As I noted earlier on this blog, the Court was faced with a procedural mess (I called it a “train wreck”) in the LA redistricting case. Two different federal courts had issued two decisions which left LA with no valid congressional map in place. The first federal court said LA’s original map violated the Voting Rights Act; the second federal court said the new map LA enacted to remedy the VRA violation itself violated the Constitution.
Today, the Court stayed that second decision. The effect of that stay is the state’s remedial map — which creates 2 VRA districts rather than just the 1 the state had created initially — will be the map LA uses this fall.
The stay application apparently got tangled up with Purcell issues, but the Court didn’t have to say anything about Purcell even if it were going to issue the stay. The Court was up against some tight deadlines regardless of any issue about Purcell. It basically had two options:
- The Secretary of State represented very forcefully to the Court that she had to know which map was in place by today, in order to meet the series of deadlines the state’s election laws rolled out from here on in. If the Court accepted those representations, then the case for issuing a stay was strong.

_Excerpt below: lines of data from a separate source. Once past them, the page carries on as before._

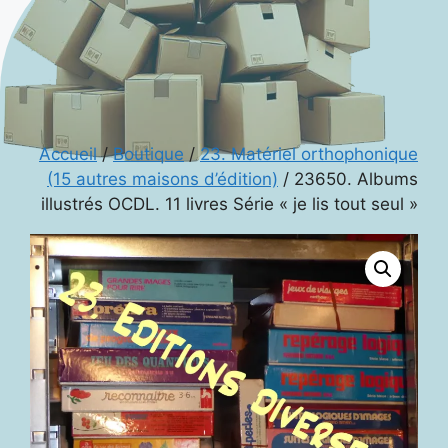
Accueil
/
Boutique
/
23. Matériel orthophonique
(15 autres maisons d’édition)
/ 23650. Albums
illustrés OCDL. 11 livres Série « je lis tout seul »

- The other side disputed whether May 15th was such a firm deadline. If the Court thought there was a bit more play in the joints, then it did not have to issue the stay today. The Court could have given a couple more weeks for the next stage of the remedial process to play out (the lower court had stated it would have a remedial map in place by June 4th). Justice Jackson’s dissent disagreed that the May 15th deadline was so important, but didn’t explain why; she simply noted that the lower court had disagreed with the Secretary of State’s representation.

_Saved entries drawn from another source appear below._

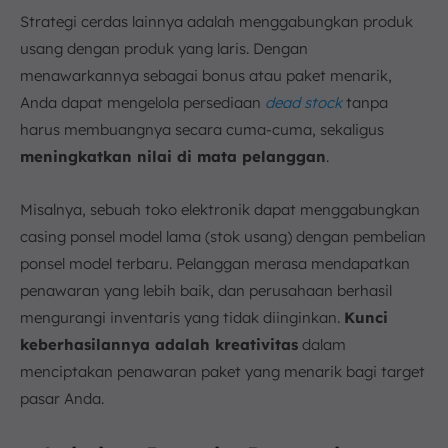
Strategi cerdas lainnya adalah menggabungkan produk
usang dengan produk yang laris. Dengan
menawarkannya sebagai bonus atau paket menarik,
Anda dapat mengelola persediaan
dead stock
tanpa
harus membuangnya secara cuma-cuma, sekaligus
meningkatkan nilai di mata pelanggan
.
Misalnya, sebuah toko elektronik dapat menggabungkan
casing ponsel model lama (stok usang) dengan pembelian
ponsel model terbaru. Pelanggan merasa mendapatkan
penawaran yang lebih baik, dan perusahaan berhasil
mengurangi inventaris yang tidak diinginkan.
Kunci
keberhasilannya adalah kreativitas
dalam
menciptakan penawaran paket yang menarik bagi target
pasar Anda.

The majority could have said we aren’t in a position to second guess the Secretary of State’s representation that May 15th is a firm deadline by which a map must be in place in order to meet the rest of the election deadlines under the state’s laws. Because we accept that representation, we issue the stay. That would not require invoking Purcell or deciding how it ought to apply in this procedurally messy situation. Since I would imagine the Secretary of State’s representation did play a major role in the Court’s stay decision, the Court could have justified the stay, if it accepted the SOS’s representation, without bringing Purcell into the picture.